TASK DIRECTIONS:
Which lines run from the line with "### Return type" through the line with "## CreateBlobStore1" in the entries below? Print them exactly, both ends included, and nothing more.

Collected data:
▼
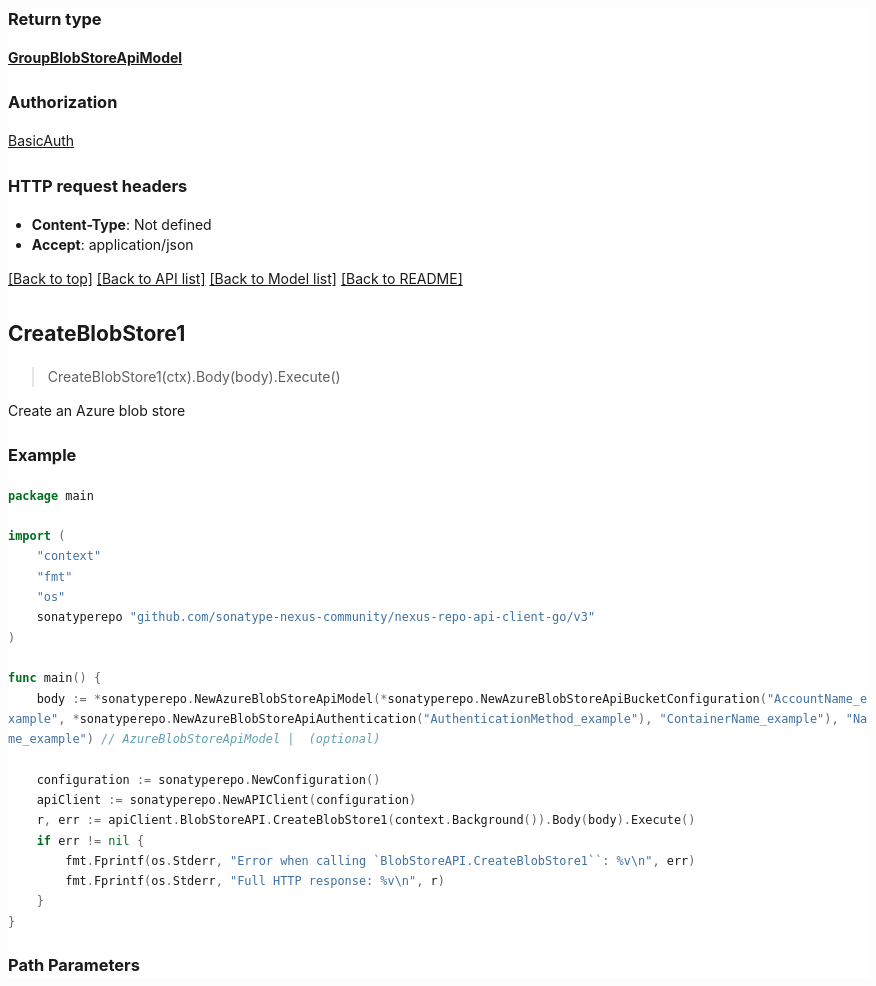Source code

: 

### Return type

[**GroupBlobStoreApiModel**](GroupBlobStoreApiModel.md)

### Authorization

[BasicAuth](../README.md#BasicAuth)

### HTTP request headers

- **Content-Type**: Not defined
- **Accept**: application/json

[[Back to top]](#) [[Back to API list]](../README.md#documentation-for-api-endpoints)
[[Back to Model list]](../README.md#documentation-for-models)
[[Back to README]](../README.md)


## CreateBlobStore1

> CreateBlobStore1(ctx).Body(body).Execute()

Create an Azure blob store

### Example

```go
package main

import (
	"context"
	"fmt"
	"os"
	sonatyperepo "github.com/sonatype-nexus-community/nexus-repo-api-client-go/v3"
)

func main() {
	body := *sonatyperepo.NewAzureBlobStoreApiModel(*sonatyperepo.NewAzureBlobStoreApiBucketConfiguration("AccountName_example", *sonatyperepo.NewAzureBlobStoreApiAuthentication("AuthenticationMethod_example"), "ContainerName_example"), "Name_example") // AzureBlobStoreApiModel |  (optional)

	configuration := sonatyperepo.NewConfiguration()
	apiClient := sonatyperepo.NewAPIClient(configuration)
	r, err := apiClient.BlobStoreAPI.CreateBlobStore1(context.Background()).Body(body).Execute()
	if err != nil {
		fmt.Fprintf(os.Stderr, "Error when calling `BlobStoreAPI.CreateBlobStore1``: %v\n", err)
		fmt.Fprintf(os.Stderr, "Full HTTP response: %v\n", r)
	}
}
```

### Path Parameters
▲
EXERCISE SOLUTION:
### Return type

[**GroupBlobStoreApiModel**](GroupBlobStoreApiModel.md)

### Authorization

[BasicAuth](../README.md#BasicAuth)

### HTTP request headers

- **Content-Type**: Not defined
- **Accept**: application/json

[[Back to top]](#) [[Back to API list]](../README.md#documentation-for-api-endpoints)
[[Back to Model list]](../README.md#documentation-for-models)
[[Back to README]](../README.md)


## CreateBlobStore1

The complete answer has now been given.